# Hexe got a VP!



## hudak004 (Aug 3, 2006)

Hexe got a VP show rating in Buffalo this weekend! She actually did pretty good in the ring after some whining for the first round. Her fast round, which I thought would be terrible, was really nice, no digging, head up, only galloped a few paces before her handler got her back to gaiting! She has had some ring training so that really helped. My friend who handled her did a really good job with her. Very pleased with my working gal! Of course, she was the only dog in her class, which probably helped, but I am happy she got a VP none the less, that is all I was hoping for. Her next show is in a month and hopefully then she will have some competition,







. 
I also handled for the first time in a show and took SG2 with Felicity v Kirchenwald







It really was fun!


----------



## Annikas Mom (Jun 10, 2004)

Congrats to you and Hexe, Kristi!!!


----------



## JerzeyGSD (Jun 26, 2008)




----------



## Amaruq (Aug 29, 2001)

Congrats, Kristi.


----------



## Lynn_P (Mar 17, 2004)

That's great Kristi.. Congratulations.. to you and Lee both. Any pictures?


----------



## Barb E (Jun 6, 2004)

Congratulations!!!!!


----------



## Castlemaid (Jun 29, 2006)

Sounds like a very fun and rewarding show! Congratulations for Hexe's and your accomplishments!


----------



## G-burg (Nov 10, 2002)

Congrats Kristi!


----------



## wolfstraum (May 2, 2003)

Yippee!









Lee


----------



## Deejays_Owner (Oct 5, 2005)




----------



## windwalker718 (Oct 9, 2008)

AWESOME!!







not you've gotta update your profile thingie to show Hexe as VP!! And congrats to Basha and Griff ...
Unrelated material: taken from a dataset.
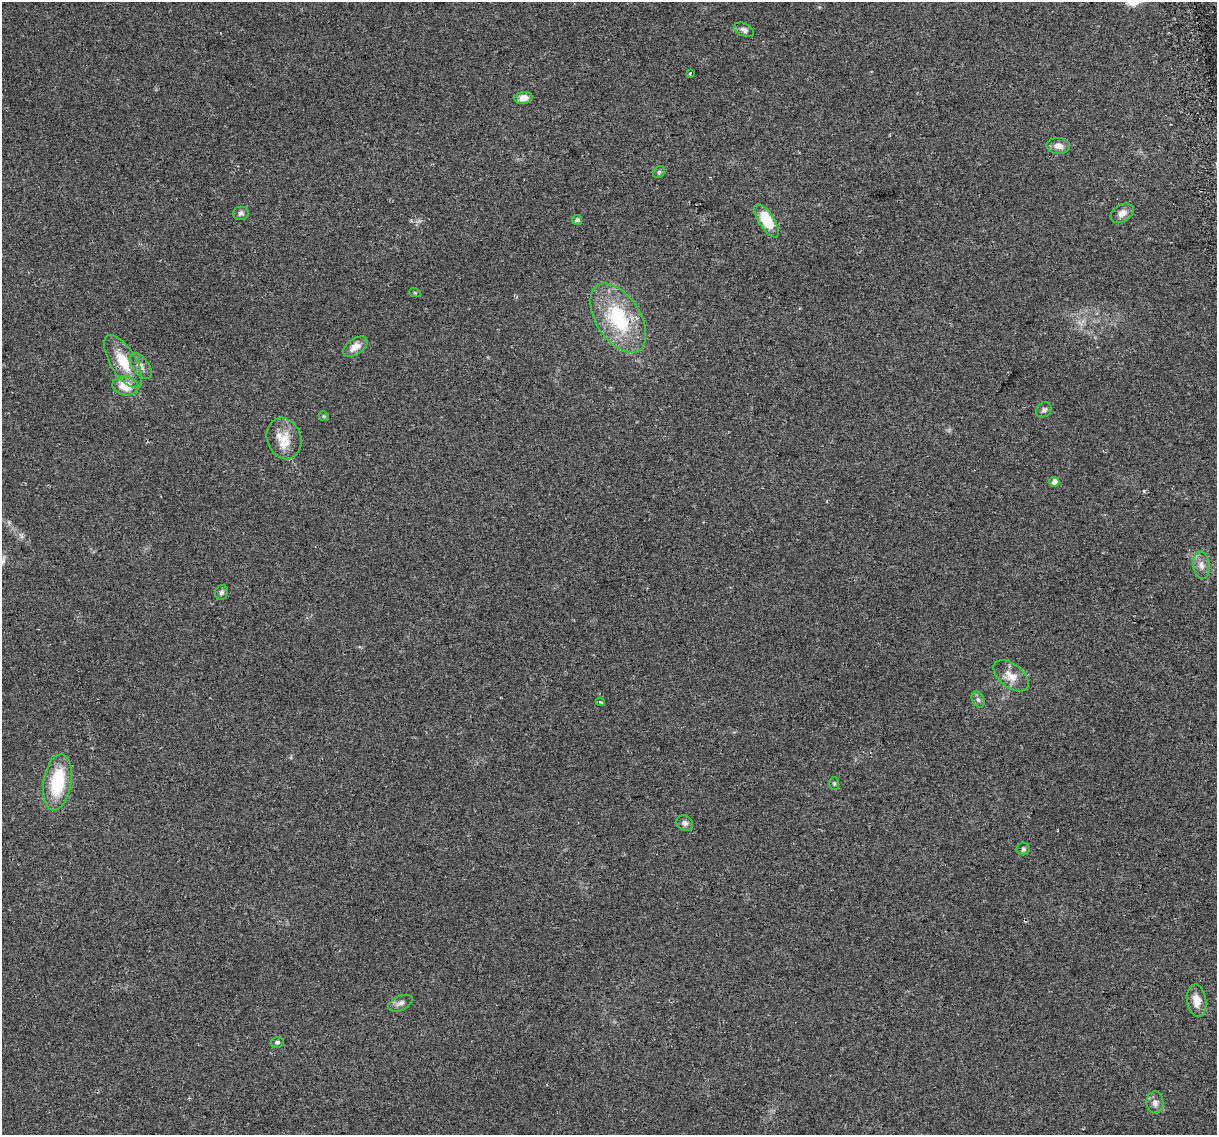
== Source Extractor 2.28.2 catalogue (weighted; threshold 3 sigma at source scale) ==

"only" working line dogs who have what it takes to produce for conformation as well!! 

Lee you've gotta be thrilled too !!


----------



## wolfstraum (May 2, 2003)

Hexe in a stack!

Lee


----------



## Caja's Mom (Aug 6, 2003)

Great job Hexe and Kristi, it was also nice to see you again. Too bad we couldn't have hung out more. Hope to see you with a BH soon.


----------



## hudak004 (Aug 3, 2006)

Thanks all! That picture turned out great!
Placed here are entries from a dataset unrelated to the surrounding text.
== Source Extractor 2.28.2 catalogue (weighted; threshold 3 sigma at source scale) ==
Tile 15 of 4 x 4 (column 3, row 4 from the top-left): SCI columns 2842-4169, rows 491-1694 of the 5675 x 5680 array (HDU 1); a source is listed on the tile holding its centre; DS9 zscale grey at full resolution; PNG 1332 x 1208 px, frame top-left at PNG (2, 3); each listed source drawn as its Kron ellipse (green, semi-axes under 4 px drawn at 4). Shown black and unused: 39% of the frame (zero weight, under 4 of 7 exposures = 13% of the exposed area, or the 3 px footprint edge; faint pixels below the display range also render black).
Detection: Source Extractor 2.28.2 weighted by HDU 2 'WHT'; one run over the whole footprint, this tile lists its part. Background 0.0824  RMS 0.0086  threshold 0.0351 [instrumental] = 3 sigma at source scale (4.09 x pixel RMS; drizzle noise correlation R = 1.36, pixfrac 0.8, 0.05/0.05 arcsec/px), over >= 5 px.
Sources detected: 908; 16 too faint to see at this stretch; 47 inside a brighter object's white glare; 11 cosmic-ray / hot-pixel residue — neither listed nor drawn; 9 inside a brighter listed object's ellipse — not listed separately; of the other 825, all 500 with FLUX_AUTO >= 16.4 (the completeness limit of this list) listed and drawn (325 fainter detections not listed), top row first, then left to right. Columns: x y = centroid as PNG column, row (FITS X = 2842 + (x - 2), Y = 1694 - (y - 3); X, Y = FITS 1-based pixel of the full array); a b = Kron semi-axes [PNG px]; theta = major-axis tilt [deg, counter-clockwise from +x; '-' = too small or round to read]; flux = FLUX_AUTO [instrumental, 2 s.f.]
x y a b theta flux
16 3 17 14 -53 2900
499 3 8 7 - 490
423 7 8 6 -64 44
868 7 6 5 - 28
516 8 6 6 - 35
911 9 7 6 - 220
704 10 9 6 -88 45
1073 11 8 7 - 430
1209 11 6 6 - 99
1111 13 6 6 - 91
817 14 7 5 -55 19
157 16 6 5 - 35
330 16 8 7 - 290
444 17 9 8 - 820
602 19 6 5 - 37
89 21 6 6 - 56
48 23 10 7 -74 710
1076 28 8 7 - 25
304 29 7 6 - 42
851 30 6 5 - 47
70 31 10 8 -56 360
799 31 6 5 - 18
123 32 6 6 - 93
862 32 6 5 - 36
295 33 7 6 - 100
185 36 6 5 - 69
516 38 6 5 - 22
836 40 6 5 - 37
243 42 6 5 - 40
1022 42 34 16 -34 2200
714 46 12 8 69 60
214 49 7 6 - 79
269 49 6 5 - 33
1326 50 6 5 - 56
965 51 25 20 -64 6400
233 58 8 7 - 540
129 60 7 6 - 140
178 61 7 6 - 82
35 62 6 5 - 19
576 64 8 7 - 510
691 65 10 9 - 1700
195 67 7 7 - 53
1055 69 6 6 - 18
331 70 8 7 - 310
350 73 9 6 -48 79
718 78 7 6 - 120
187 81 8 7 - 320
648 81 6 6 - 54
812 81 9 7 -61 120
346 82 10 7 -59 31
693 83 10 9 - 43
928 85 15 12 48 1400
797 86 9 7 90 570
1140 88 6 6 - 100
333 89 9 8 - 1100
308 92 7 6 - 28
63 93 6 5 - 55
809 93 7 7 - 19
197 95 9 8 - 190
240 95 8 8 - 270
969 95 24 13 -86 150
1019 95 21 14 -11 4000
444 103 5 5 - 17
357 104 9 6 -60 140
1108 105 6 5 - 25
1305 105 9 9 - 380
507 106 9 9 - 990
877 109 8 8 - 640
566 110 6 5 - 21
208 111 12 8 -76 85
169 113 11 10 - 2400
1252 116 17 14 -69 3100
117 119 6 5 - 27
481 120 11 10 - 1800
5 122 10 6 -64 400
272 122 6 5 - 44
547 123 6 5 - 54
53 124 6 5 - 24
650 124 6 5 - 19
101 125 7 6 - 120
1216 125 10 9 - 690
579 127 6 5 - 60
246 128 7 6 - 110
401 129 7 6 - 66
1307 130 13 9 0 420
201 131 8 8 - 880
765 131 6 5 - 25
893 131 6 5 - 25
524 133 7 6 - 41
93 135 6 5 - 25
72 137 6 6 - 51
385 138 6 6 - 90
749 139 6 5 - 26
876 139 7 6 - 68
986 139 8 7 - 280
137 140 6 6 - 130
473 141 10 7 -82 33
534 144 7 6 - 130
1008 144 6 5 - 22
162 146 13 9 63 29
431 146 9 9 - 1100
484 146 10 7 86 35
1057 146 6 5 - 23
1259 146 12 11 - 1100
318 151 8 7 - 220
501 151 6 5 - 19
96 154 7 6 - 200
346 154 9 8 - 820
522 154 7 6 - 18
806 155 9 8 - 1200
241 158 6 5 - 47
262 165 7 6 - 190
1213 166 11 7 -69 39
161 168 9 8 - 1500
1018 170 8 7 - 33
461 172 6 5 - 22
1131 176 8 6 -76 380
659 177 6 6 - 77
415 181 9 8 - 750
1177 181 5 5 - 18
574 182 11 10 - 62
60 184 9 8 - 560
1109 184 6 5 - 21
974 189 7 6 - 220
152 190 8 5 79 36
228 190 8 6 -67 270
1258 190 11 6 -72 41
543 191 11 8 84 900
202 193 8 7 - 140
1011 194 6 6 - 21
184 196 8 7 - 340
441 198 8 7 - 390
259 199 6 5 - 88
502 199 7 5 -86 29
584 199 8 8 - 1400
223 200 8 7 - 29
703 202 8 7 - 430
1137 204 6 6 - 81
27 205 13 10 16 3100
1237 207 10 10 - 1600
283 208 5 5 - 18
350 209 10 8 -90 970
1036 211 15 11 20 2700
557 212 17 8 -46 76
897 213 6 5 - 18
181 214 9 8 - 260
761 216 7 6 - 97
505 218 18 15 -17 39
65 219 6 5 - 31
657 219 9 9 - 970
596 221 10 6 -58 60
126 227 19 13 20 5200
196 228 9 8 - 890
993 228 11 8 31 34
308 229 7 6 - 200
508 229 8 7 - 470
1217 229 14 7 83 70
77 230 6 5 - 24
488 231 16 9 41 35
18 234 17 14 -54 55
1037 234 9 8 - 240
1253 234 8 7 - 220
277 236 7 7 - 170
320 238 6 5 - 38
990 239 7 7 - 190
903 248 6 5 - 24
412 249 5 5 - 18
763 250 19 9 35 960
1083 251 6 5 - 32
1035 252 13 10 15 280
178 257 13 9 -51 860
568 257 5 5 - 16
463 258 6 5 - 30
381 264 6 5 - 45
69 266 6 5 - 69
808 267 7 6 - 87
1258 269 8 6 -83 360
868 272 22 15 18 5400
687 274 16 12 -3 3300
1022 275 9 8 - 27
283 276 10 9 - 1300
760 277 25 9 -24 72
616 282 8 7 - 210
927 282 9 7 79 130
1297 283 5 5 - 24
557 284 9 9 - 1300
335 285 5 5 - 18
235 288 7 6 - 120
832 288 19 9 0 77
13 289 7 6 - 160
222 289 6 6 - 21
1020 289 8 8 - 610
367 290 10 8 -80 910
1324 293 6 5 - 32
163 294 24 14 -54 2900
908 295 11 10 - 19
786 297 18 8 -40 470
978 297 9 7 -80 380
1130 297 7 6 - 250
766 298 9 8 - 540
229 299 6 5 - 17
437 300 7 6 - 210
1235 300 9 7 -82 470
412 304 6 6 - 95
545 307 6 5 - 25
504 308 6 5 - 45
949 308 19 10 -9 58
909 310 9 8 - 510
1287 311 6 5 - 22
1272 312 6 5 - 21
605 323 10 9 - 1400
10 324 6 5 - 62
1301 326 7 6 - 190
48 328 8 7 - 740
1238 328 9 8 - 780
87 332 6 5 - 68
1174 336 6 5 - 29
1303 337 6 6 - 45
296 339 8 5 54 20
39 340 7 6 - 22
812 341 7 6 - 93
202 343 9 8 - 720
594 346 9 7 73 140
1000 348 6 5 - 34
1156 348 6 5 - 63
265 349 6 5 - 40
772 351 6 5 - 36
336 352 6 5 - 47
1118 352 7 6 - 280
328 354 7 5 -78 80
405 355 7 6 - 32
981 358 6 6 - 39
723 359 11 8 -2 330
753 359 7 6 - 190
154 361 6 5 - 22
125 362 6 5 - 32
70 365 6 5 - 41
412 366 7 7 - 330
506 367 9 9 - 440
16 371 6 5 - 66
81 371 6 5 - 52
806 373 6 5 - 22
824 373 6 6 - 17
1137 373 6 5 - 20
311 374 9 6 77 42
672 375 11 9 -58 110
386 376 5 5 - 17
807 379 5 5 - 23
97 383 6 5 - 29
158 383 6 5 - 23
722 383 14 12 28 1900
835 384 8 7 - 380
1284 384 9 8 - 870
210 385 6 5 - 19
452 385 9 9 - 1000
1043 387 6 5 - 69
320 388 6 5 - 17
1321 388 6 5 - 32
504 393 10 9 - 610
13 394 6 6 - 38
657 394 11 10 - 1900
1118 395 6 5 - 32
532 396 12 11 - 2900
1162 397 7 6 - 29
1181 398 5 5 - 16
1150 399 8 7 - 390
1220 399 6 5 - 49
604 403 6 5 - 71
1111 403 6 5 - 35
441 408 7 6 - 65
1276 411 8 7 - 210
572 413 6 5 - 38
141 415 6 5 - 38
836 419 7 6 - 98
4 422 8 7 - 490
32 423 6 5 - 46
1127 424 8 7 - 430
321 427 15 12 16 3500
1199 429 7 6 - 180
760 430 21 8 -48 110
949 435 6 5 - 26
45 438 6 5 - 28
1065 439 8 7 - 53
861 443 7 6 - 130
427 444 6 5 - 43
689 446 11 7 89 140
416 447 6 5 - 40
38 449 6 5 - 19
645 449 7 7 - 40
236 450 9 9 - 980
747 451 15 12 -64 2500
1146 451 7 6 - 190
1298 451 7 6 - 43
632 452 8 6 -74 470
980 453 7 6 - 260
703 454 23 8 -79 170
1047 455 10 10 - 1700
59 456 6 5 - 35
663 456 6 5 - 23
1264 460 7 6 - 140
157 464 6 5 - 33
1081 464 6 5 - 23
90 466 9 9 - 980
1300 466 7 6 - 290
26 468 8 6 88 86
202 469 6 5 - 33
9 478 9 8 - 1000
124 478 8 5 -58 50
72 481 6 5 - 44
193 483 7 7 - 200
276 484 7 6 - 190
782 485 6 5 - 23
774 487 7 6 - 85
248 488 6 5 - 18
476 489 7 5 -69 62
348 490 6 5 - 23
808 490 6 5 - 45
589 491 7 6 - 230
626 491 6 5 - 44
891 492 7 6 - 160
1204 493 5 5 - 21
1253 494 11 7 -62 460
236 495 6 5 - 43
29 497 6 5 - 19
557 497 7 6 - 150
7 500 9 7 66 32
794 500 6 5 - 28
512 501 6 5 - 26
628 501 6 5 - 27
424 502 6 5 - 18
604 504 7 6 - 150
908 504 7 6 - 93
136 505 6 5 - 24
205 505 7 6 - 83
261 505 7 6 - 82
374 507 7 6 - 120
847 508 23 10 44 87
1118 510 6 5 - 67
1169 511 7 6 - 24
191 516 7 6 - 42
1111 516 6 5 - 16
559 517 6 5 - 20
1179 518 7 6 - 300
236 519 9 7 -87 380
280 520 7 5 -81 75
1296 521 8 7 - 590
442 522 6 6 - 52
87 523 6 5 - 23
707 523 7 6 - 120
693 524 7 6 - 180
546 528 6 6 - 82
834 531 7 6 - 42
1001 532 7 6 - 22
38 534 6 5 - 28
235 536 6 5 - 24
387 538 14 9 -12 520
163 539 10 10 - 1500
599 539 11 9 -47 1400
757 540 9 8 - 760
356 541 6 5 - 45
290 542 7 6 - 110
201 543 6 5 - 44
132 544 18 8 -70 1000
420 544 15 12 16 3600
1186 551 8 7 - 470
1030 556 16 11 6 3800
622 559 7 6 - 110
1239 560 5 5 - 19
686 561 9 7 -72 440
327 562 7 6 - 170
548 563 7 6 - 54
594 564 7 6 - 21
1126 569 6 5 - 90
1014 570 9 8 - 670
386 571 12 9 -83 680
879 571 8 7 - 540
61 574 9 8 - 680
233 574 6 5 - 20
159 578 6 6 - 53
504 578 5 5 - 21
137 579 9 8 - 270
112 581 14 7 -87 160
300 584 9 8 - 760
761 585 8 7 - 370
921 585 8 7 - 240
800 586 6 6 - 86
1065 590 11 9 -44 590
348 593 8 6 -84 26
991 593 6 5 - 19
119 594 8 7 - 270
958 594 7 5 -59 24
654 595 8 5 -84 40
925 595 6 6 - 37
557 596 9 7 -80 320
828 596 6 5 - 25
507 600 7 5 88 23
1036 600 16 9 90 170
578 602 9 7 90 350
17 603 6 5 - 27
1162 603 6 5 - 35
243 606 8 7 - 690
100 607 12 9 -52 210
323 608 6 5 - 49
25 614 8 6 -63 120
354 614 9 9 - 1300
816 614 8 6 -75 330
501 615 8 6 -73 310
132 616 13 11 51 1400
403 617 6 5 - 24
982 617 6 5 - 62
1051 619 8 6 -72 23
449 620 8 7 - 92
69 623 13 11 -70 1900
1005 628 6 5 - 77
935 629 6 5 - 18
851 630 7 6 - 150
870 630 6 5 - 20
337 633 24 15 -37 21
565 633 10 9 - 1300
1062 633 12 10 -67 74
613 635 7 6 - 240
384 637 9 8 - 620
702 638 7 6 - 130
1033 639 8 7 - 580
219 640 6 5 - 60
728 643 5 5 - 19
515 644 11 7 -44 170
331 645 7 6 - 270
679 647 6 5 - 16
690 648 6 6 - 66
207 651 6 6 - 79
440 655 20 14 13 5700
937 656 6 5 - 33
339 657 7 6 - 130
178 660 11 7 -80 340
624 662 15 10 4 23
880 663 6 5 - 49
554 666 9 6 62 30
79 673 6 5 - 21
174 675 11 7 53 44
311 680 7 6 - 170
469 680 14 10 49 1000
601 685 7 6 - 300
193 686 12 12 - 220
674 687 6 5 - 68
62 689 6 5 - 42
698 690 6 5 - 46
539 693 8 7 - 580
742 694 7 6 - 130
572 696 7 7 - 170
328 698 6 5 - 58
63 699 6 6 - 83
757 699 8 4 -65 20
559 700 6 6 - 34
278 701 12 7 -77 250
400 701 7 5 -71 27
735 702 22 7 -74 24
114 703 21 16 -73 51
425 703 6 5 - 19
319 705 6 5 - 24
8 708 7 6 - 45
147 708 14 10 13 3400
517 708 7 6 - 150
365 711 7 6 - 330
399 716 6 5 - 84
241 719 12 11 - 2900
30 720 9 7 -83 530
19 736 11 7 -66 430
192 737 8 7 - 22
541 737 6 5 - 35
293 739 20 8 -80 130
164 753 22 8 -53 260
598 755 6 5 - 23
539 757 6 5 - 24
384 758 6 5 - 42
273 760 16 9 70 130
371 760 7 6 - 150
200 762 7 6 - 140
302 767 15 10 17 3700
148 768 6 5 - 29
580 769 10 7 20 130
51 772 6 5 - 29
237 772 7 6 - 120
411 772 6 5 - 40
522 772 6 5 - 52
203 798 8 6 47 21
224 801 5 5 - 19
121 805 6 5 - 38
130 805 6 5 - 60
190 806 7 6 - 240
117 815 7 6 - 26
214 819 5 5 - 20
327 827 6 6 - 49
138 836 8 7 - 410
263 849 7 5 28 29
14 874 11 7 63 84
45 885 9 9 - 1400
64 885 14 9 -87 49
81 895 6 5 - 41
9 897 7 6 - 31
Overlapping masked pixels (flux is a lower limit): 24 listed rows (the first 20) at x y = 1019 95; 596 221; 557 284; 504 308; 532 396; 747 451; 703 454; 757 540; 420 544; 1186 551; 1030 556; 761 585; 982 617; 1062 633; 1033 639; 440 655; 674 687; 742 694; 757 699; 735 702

Trish, thanks, and I wish we could have stayed too. Was planning a BH maybe at the October trial you guys are holding


----------



## Cassidy's Mom (Mar 30, 2003)

Congrats Kristi! Pretty girls - both of you!


----------



## mnm (Jan 9, 2006)

Way to got Kristi and Hexe looks super!!!!









Sounds like you also got a super critique from the judge...


----------



## Branca's Mom (Mar 26, 2003)

What an incredibly pretty sweet girl!!!

Congrats again Kristi on the good job with Hexe!


----------